Television market size: 1.49 million
Similarly sized MLB market: Denver (1.57 million)
This is not a great time to be a pro sports team in Florida. The Tampa Bay Buccaneers have blacked out most of the team's home games on local television since 2010 and only aired games last year after sponsors bought up tickets. The Jacksonville Jaguars tarp off seats at EverBank Stadium and had their owner sacrifice one "home" game a year to London. The Miami Dolphins have needed help from sponsors and television affiliates to buy up tickets and avoid blackouts while trying to squeeze funding for a new stadium out of the stone that is the Miami-Dade County tax base -- which already feels burned after shelling out for a new Miami Marlins ballpark, only to watch management gut the team.
The Rays and Marlins attendance is atrocious. The National Hockey League's Florida Panthers are in constant flux and may be targeted for a move to Quebec City or Kansas City. Basically, if you aren't the Tampa Bay Lightning, the Miami Heat or the Orlando Magic, you're having a terrible time.
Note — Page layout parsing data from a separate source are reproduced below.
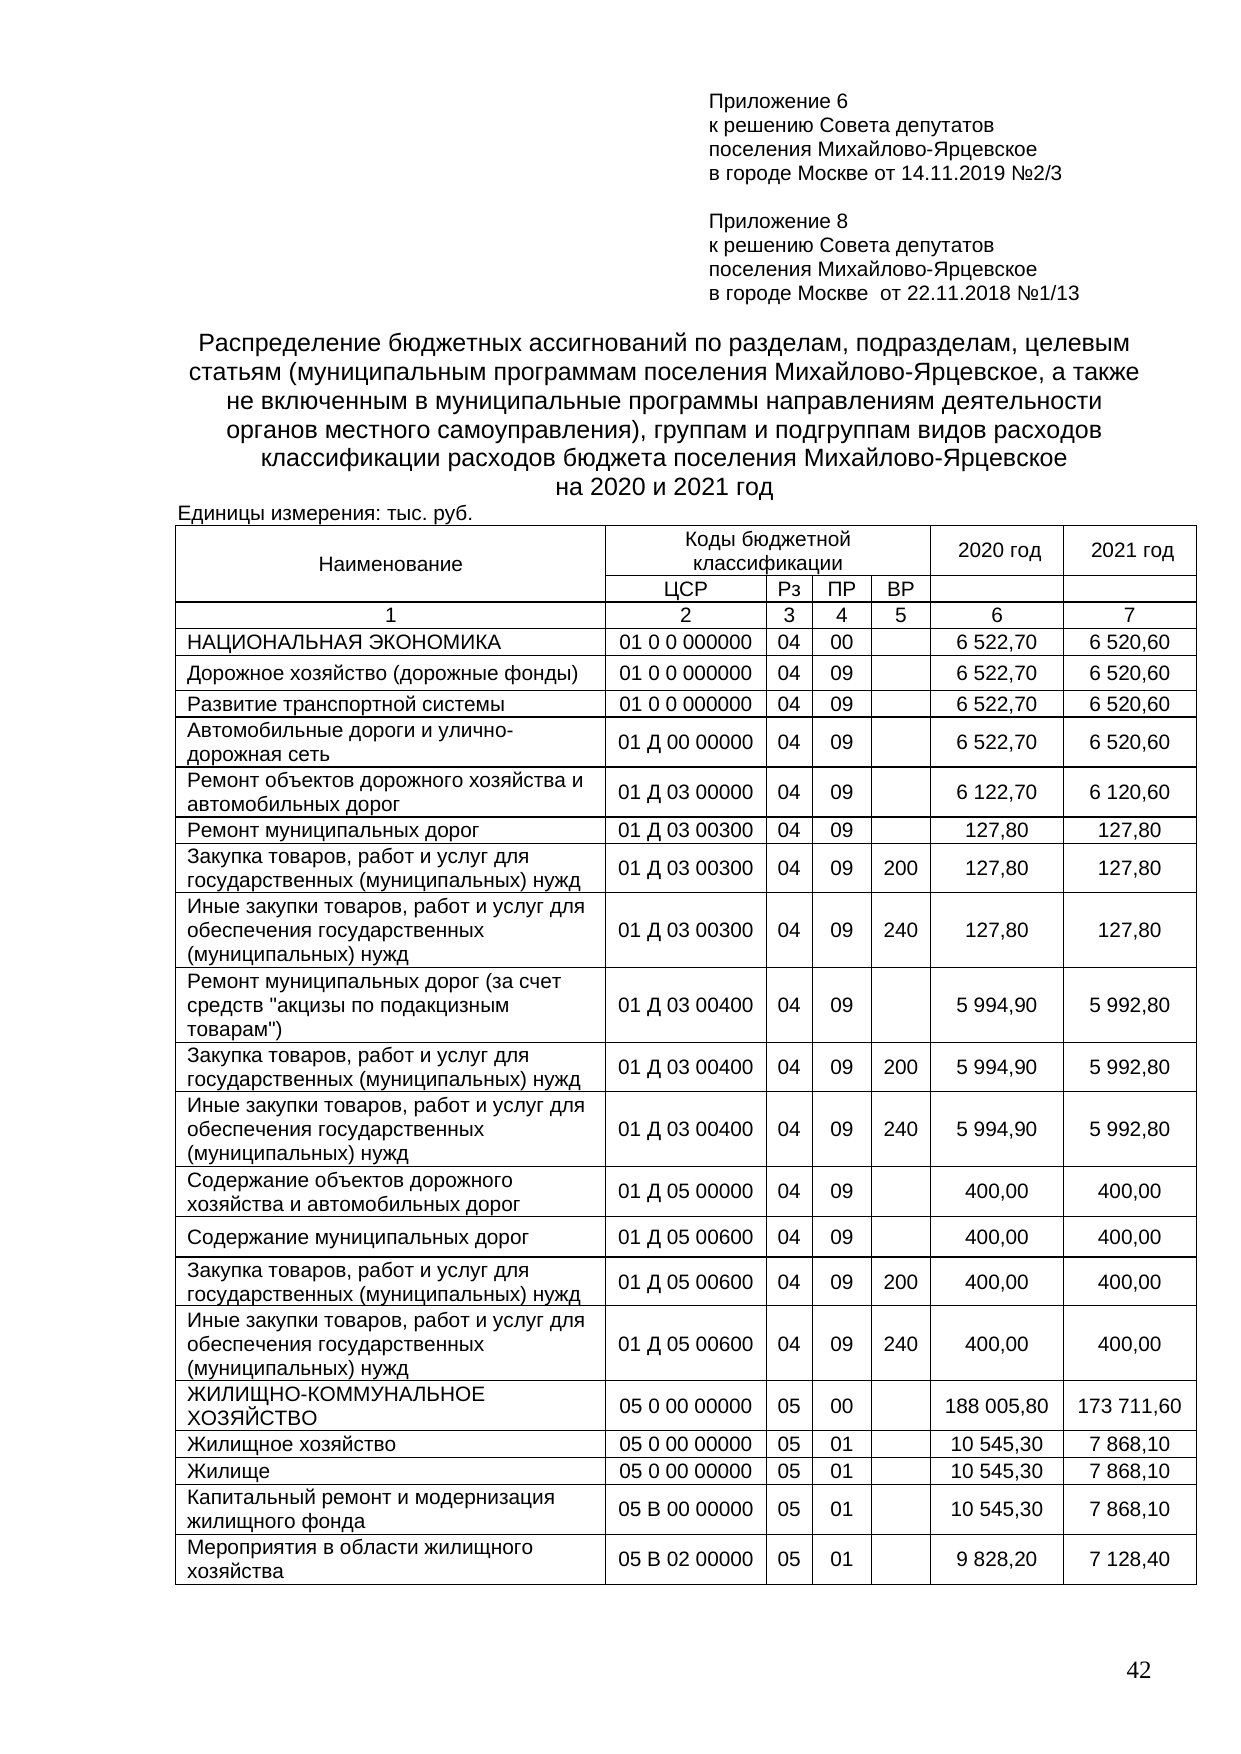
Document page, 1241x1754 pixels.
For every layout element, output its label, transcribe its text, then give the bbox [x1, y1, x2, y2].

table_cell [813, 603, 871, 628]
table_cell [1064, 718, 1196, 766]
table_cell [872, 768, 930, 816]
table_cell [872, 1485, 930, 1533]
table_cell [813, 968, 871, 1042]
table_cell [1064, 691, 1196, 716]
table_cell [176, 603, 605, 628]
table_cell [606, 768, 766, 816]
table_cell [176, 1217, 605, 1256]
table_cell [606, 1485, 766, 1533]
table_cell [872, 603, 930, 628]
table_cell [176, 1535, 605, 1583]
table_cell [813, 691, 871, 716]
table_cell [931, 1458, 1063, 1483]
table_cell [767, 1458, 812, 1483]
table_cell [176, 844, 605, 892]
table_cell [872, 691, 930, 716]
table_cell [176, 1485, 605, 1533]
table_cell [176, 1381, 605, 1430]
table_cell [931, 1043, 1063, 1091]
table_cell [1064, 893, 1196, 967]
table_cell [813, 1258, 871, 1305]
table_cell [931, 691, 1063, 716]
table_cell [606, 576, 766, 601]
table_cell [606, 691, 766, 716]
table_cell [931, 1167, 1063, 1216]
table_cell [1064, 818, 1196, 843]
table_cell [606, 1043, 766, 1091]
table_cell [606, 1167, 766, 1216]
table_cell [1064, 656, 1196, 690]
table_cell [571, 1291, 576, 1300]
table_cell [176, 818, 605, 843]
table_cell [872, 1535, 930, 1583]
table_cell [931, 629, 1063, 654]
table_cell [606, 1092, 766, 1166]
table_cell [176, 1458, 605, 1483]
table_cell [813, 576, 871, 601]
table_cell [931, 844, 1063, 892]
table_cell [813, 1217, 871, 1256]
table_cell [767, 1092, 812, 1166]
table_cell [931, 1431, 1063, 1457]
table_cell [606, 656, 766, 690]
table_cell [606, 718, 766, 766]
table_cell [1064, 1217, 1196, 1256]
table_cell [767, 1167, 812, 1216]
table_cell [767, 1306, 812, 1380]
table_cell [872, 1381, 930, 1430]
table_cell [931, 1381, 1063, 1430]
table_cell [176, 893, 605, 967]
text поселения Михайлово-Ярцевское [709, 137, 1152, 161]
text Единицы измерения: тыс. руб. [177, 501, 1152, 525]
That isn't Orlando's problem. Beyond the "America's Vacation Capital" facade and the flocks of tourists heading to Walt Disney World, Universal Studios, Sea World and other economy-driving attractions is a city with a thriving tech center and a rapidly growing population. It also puts a lot of stock in the Orlando Magic, who've spent more than two decades giving fans short bursts of greatness followed by tough stretches of drama and misery. Big men Shaquille O'Neal and Dwight Howard each brought the Magic to the NBA Finals (in 1995 and 2009), but each also left for a bigger market and spotlight.
Magic fans who have been around for the whole stretch have seen two All-Star games come through town, but have also watched their franchise win little more than half the games it's played and foster some fan cynicism that would impress even the most jaded Northeast transplant.
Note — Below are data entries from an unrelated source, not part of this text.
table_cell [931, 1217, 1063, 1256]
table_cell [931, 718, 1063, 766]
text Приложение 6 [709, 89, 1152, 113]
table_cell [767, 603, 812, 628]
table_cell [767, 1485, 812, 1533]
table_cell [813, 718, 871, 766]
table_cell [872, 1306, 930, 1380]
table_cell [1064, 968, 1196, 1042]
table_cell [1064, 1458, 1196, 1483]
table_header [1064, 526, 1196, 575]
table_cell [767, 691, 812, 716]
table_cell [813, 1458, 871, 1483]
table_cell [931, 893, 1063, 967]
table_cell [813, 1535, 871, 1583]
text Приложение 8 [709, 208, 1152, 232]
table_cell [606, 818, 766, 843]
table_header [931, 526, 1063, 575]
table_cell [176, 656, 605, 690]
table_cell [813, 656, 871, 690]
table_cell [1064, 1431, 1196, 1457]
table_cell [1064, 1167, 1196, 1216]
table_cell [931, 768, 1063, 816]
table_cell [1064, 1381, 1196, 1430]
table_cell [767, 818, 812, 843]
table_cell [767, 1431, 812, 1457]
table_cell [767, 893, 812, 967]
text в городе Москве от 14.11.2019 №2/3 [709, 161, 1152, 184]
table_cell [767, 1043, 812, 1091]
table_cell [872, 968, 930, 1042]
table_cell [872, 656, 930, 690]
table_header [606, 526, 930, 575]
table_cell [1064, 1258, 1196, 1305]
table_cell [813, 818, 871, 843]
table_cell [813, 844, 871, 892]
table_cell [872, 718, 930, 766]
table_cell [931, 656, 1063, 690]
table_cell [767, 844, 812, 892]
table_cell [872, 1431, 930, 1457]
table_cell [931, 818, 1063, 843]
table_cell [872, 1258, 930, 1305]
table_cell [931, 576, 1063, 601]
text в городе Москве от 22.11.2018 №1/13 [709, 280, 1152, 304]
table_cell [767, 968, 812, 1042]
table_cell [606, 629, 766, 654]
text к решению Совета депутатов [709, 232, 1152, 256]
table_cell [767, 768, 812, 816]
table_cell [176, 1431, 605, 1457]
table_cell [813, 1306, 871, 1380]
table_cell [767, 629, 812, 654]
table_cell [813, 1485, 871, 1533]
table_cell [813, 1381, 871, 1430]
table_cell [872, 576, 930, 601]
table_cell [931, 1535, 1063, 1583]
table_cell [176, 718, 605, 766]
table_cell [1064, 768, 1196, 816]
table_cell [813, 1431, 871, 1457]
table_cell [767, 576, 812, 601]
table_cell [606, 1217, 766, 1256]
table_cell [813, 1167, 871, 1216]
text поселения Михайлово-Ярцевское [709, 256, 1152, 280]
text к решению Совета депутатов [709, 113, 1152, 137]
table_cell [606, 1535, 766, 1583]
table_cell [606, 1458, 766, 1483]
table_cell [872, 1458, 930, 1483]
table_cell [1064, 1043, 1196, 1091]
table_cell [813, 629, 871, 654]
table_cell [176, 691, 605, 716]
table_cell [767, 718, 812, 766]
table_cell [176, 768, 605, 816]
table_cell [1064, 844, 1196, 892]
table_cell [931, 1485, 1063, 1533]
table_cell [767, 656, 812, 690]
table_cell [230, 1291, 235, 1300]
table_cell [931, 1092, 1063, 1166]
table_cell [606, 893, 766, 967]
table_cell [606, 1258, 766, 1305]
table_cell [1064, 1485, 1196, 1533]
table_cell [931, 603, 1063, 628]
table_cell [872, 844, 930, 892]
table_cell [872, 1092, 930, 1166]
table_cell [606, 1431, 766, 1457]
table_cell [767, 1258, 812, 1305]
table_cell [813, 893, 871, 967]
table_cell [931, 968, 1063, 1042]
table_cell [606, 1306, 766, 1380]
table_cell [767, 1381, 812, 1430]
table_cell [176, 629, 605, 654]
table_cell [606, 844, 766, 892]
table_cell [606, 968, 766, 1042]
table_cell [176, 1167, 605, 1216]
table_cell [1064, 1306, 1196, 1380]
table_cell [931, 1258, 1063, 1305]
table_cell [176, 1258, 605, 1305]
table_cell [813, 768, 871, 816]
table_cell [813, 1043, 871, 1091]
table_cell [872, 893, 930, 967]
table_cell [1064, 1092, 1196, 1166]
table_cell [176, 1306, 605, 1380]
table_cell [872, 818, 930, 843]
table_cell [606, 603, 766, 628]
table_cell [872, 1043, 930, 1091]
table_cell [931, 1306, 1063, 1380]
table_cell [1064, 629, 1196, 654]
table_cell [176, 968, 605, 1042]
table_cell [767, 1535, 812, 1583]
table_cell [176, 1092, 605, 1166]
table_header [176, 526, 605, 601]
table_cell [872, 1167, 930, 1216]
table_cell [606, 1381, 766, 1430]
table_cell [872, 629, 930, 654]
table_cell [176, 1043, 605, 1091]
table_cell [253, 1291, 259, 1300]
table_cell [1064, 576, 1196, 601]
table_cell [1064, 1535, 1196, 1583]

Meanwhile, USL-PRO's Orlando City SC was just tabbed to join Major League Soccer by 2015. The push for a stadium site and funding has begun and the 8,000 or so fans who regularly show up for Orlando City games at the Citrus Bowl believe firmly they can succeed where MLS' Tampa Bay Mutiny and Miami Sol failed when they folded in 2001 and 2002.
But what about baseball here, you ask? Keep in mind that while baseball hasn't been well-attended in Florida, it hasn't exactly failed here, either. Florida teams have been to three World Series in the past 20 years and have won two of them. They've shown remarkable ability to either develop or pay for stars, if not keep them. With the Rays already looking like a logical in-state move that wouldn't affect the Marlins in the slightest, Orlando could get a great franchise right off the bat.
The only question is where to put it. Disney has a sprawling sports complex, but its ownership of MLB broadcaster ESPN -- of the ESPN Wide World of Sports Complex in question -- might keep it out of the running for an Orlando franchise. Still, it's an intriguing possibility for a town that hasn't endured the same sports woes as many of its Florida neighbors.